From the archives: Electricity and medicine

 

Electrotherapy is the use of electrical energy as a medical treatment. In medicine, the term electrotherapy can apply to a variety of treatments, including the use of electrical devices such as deep brain stimulators for neurological disease. The term has also been applied specifically to the use of electric current to speed wound healing.

The first medical treatments with electricity took place in London as early as 1767 at Middlesex Hospital, using a special device. The same device was purchased for St. Bartholomew’s Hospital ten years later. The record of uses other than therapeutic is not clear; however, Guy’s Hospital in London has a published list of cases from the early 1800s.

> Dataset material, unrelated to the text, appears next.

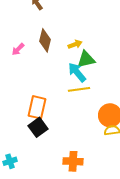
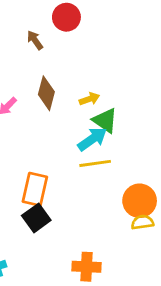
green triangle: (86, 59) -> (105, 120), turned 48
cyan arrow: (77, 72) -> (92, 139), turned 95

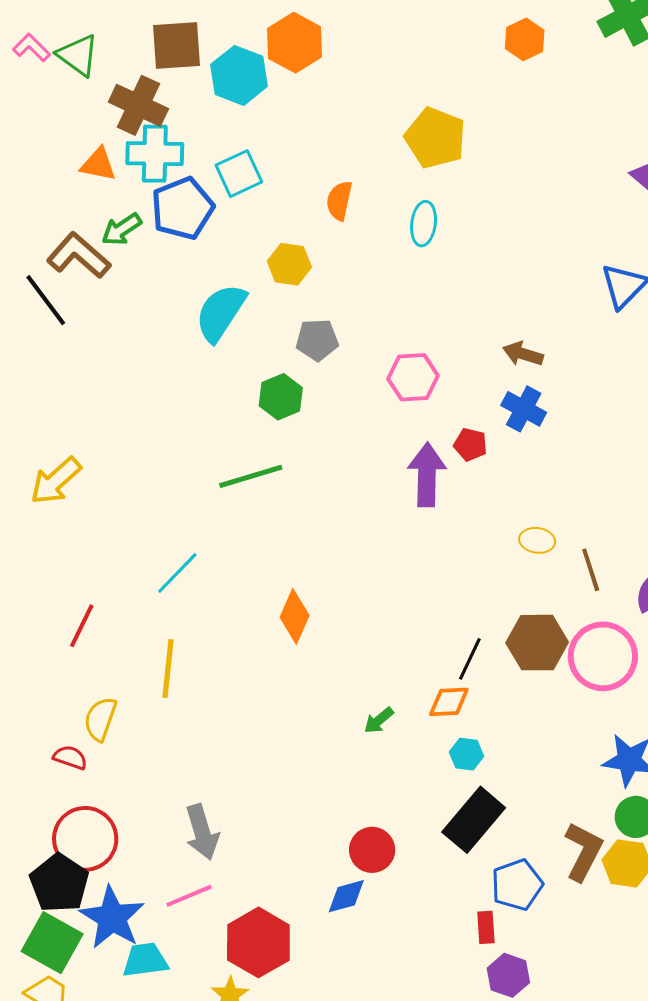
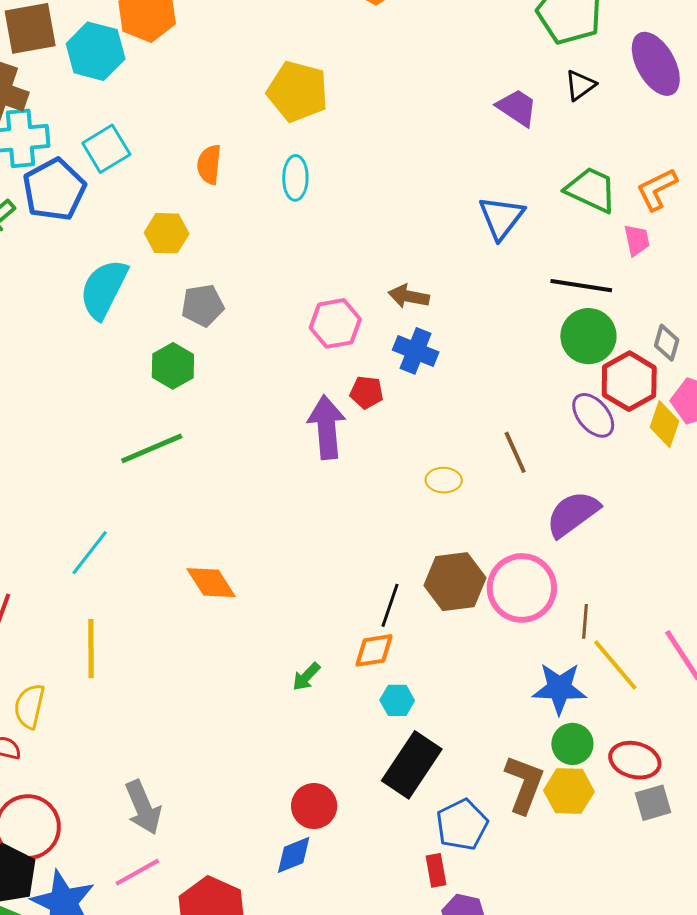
pink hexagon: (413, 377) -> (335, 323), moved
brown line: (591, 570) -> (515, 452), moved
orange diamond: (295, 616) -> (211, 583), turned -50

In 1856 Guillaume Duchenne, a French neurologist, found that alternating current was superior to direct current for electrotherapeutic triggering of muscle contractions.  He noted that the “warming affect” of direct currents irritated the skin, since, at voltage strengths needed for muscle contractions, they cause the skin to blister. With direct current, each contraction required the current to be stopped and restarted. Alternating current could produce strong muscle contractions regardless of the condition of the muscle, whereas direct current-induced contractions were strong if the muscle was strong and weak if the muscle was weak.

The device shown here is Barrett’s two-cell faradic battery, which is very similar to a late 19th century electrotherapeutic device in the library’s special collections. Similar devices were used during the last decades of the 19th century through the first few decades of the 20th century.  The image is from a book in the library’s rare book collection, Practical Electricity in Medicine and Surgery, by G. A. Liebig, Jr., Ph.D., and George H. Rohé, M.D., published in 1890.